Problem statement
Set down the line containing "Identify the document" and every line that follows it in the listing below, exactly as written and with nothing added.

Data records
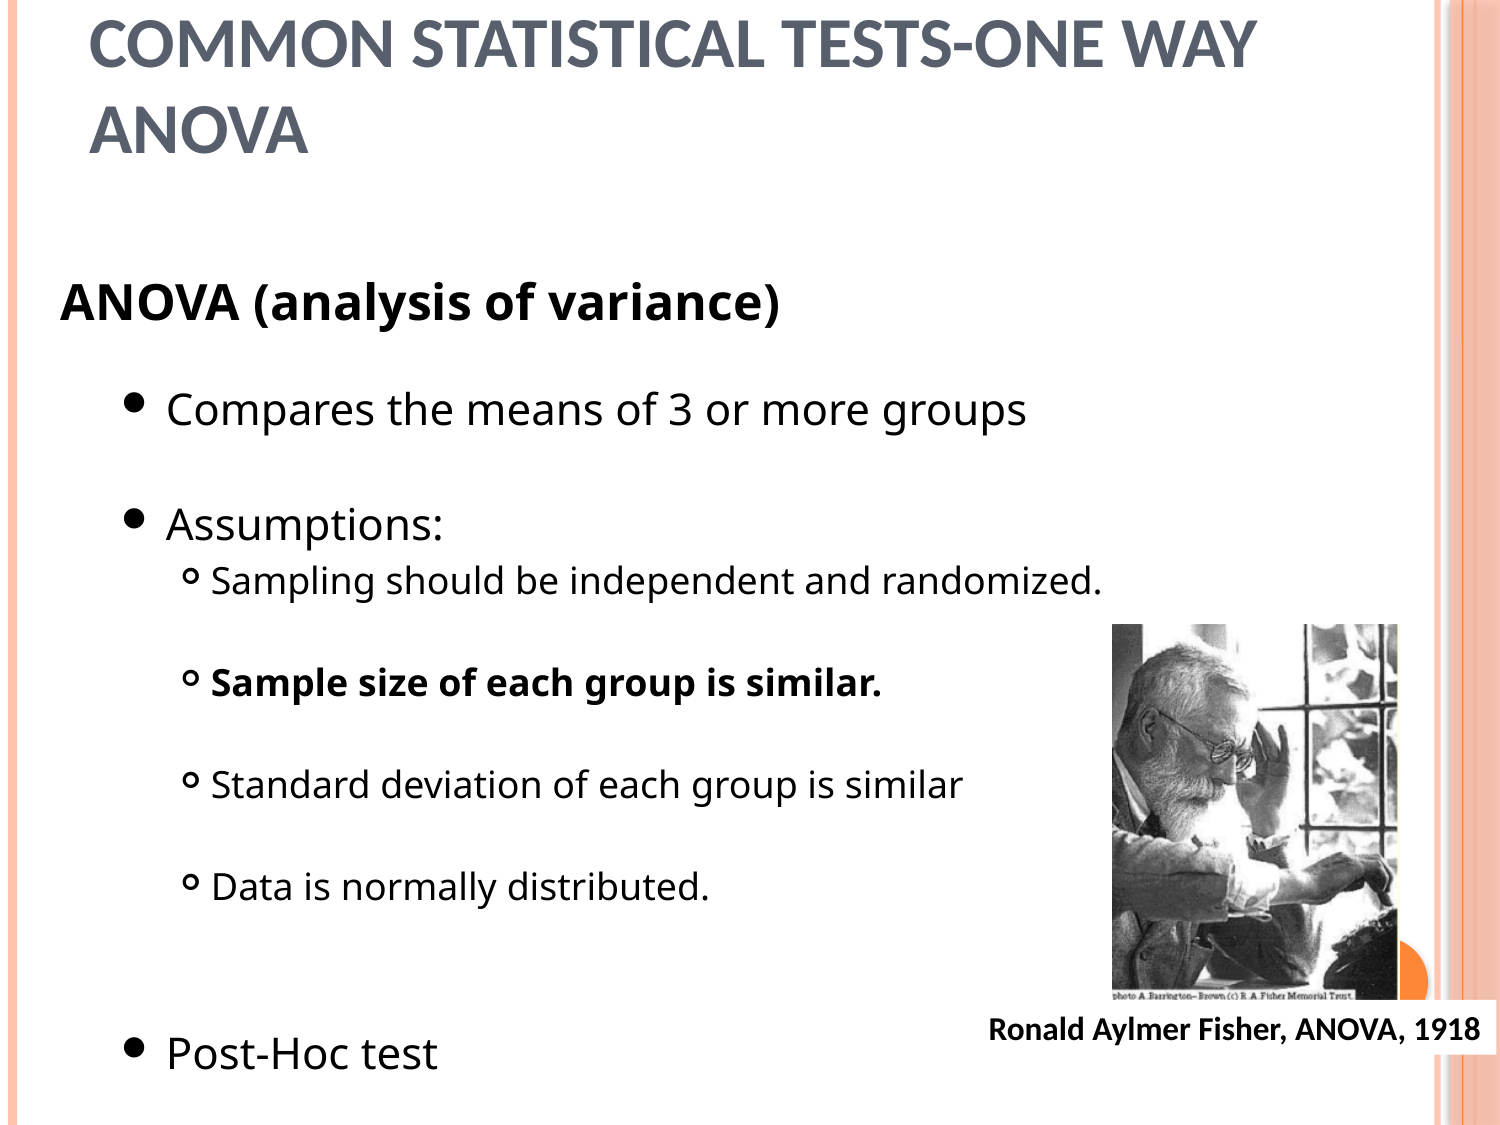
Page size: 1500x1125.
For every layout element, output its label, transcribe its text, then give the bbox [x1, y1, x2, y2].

list ANOVA (analysis of variance) Compares the means of 3 or more groups Assumptions: Sampling should be independent and randomized. Sample size of each group is similar. Standard deviation of each group is similar Data is normally distributed. Post-Hoc test [45, 262, 1272, 1063]
picture [1111, 624, 1401, 1006]
text_box Ronald Aylmer Fisher, ANOVA, 1918 [973, 999, 1497, 1055]
title Common statistical tests-one way anova [75, 0, 1425, 175]
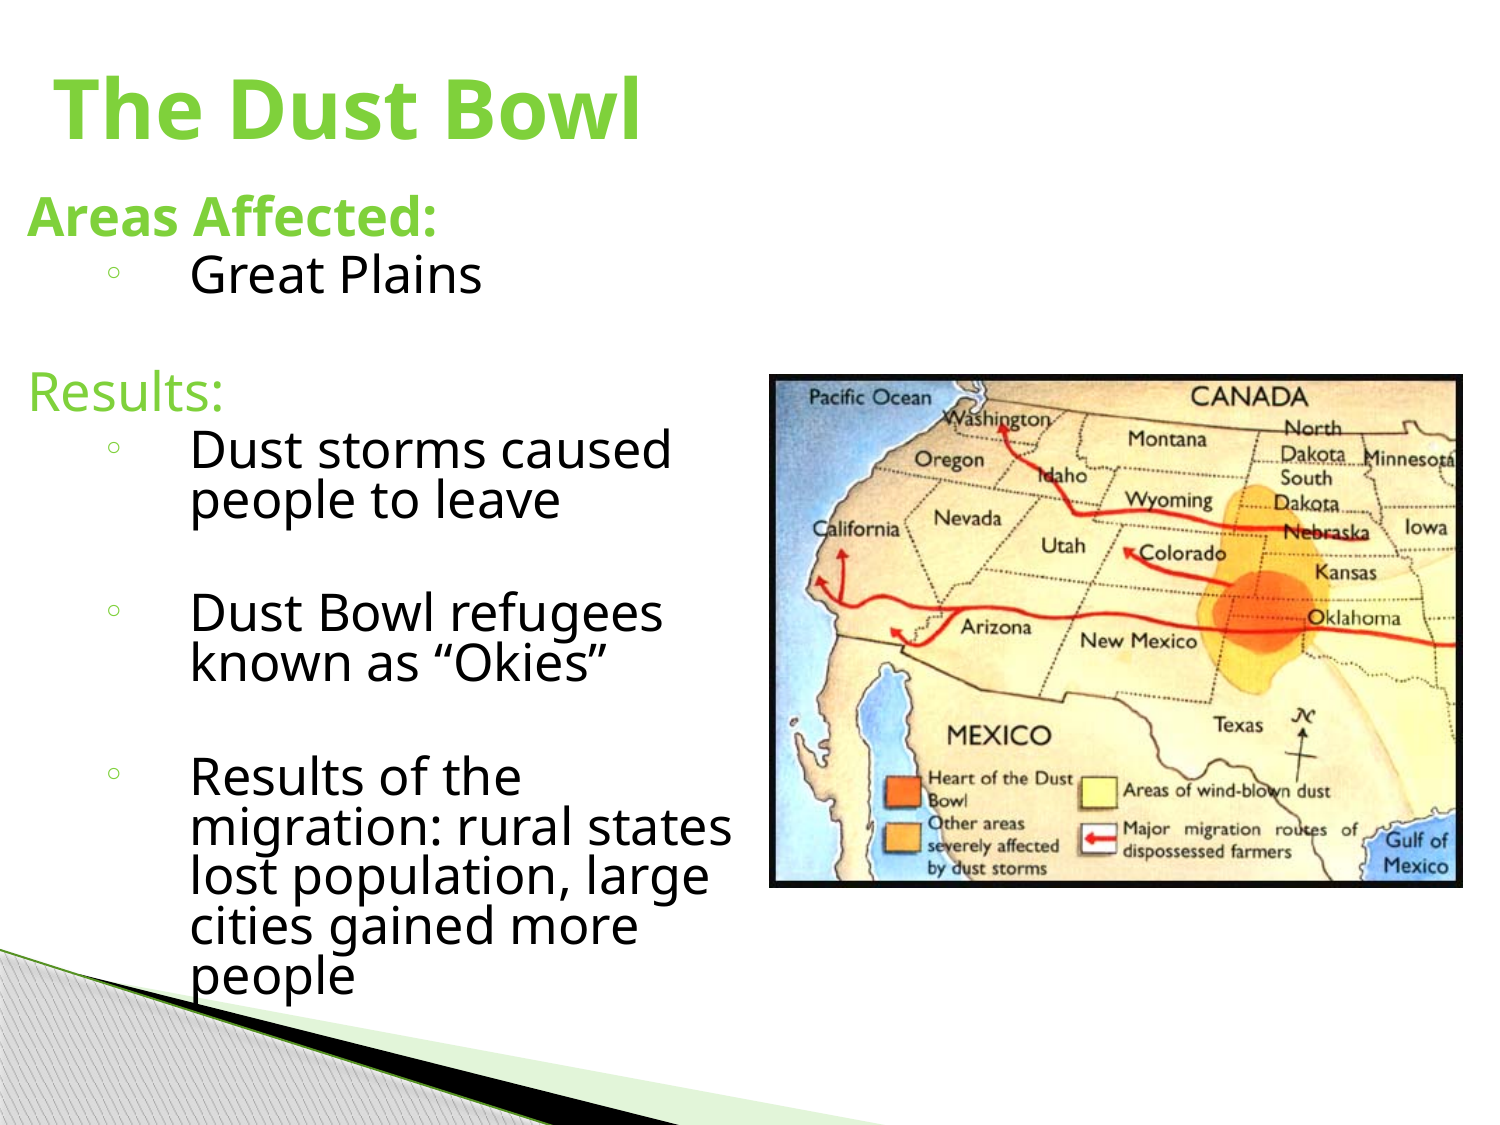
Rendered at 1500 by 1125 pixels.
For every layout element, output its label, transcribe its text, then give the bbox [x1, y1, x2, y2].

title The Dust Bowl [37, 12, 1388, 200]
picture [769, 374, 1463, 888]
list Areas Affected: Great Plains Results: Dust storms caused people to leave Dust Bowl refugees known as “Okies” Results of the migration: rural states lost population, large cities gained more people [12, 187, 788, 1038]
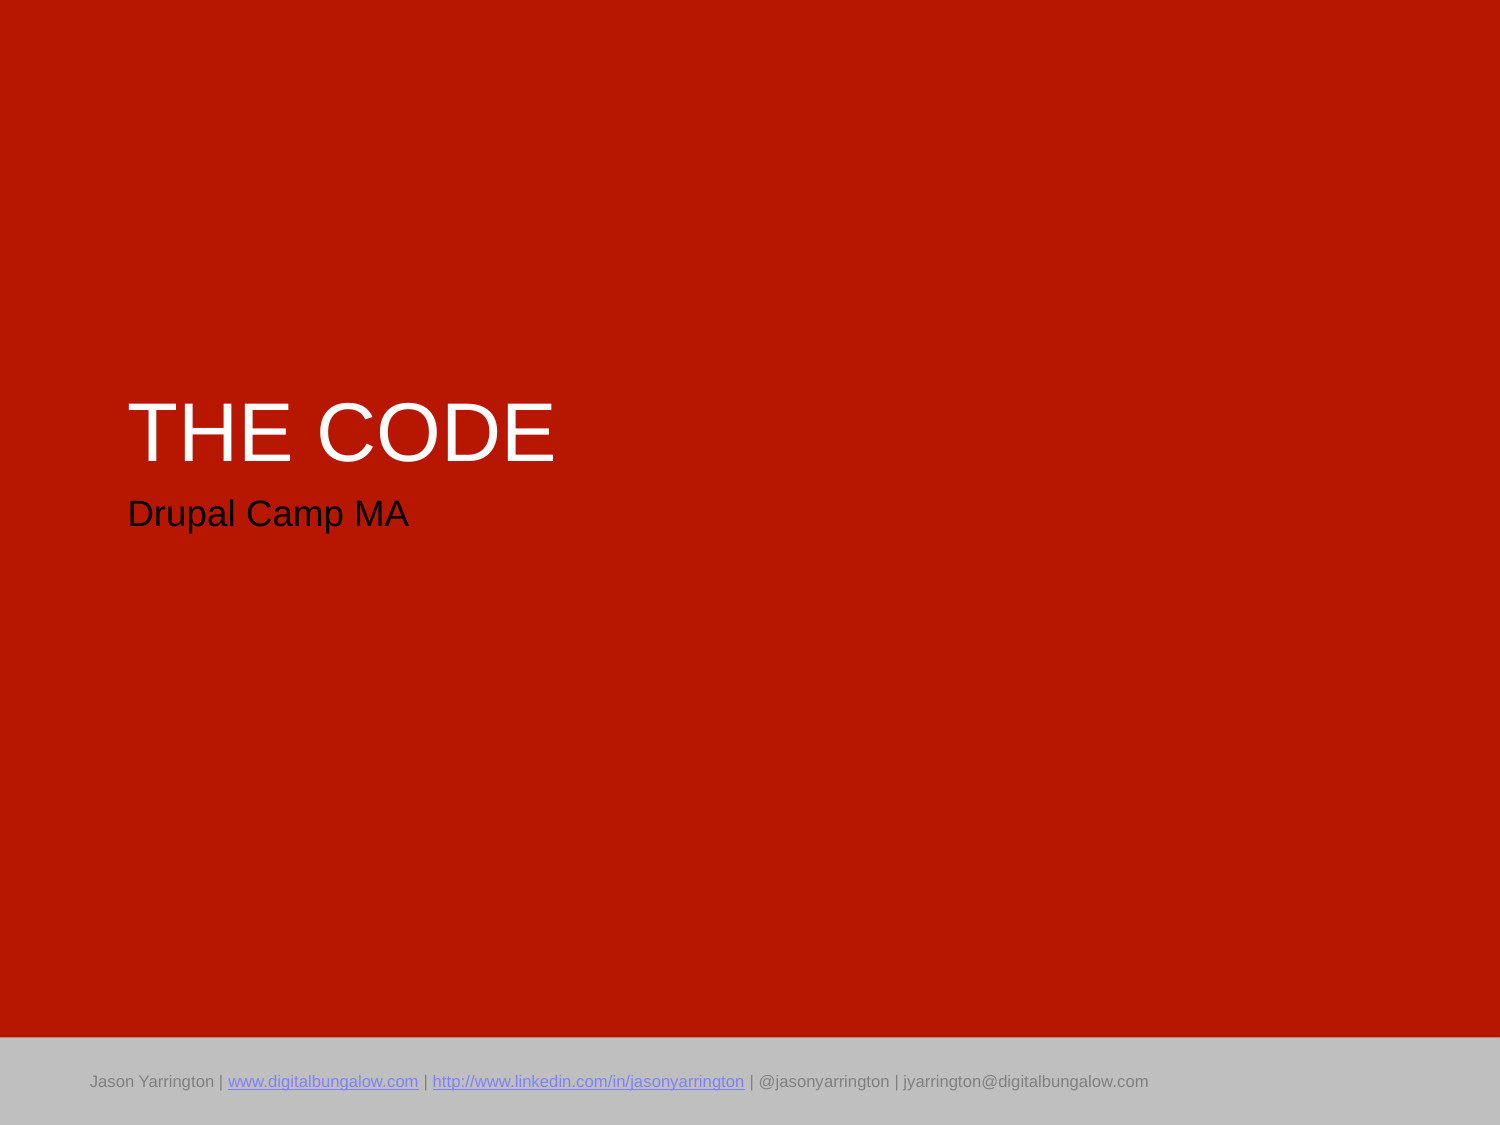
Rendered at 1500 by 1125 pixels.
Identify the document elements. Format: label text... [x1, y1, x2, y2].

subtitle Drupal Camp MA [112, 473, 1388, 542]
title THE CODE [112, 349, 1388, 473]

Task solution
Identify the document elements. Format: label text... [x1, y1, x2, y2].

subtitle Drupal Camp MA [112, 473, 1388, 542]
title THE CODE [112, 349, 1388, 473]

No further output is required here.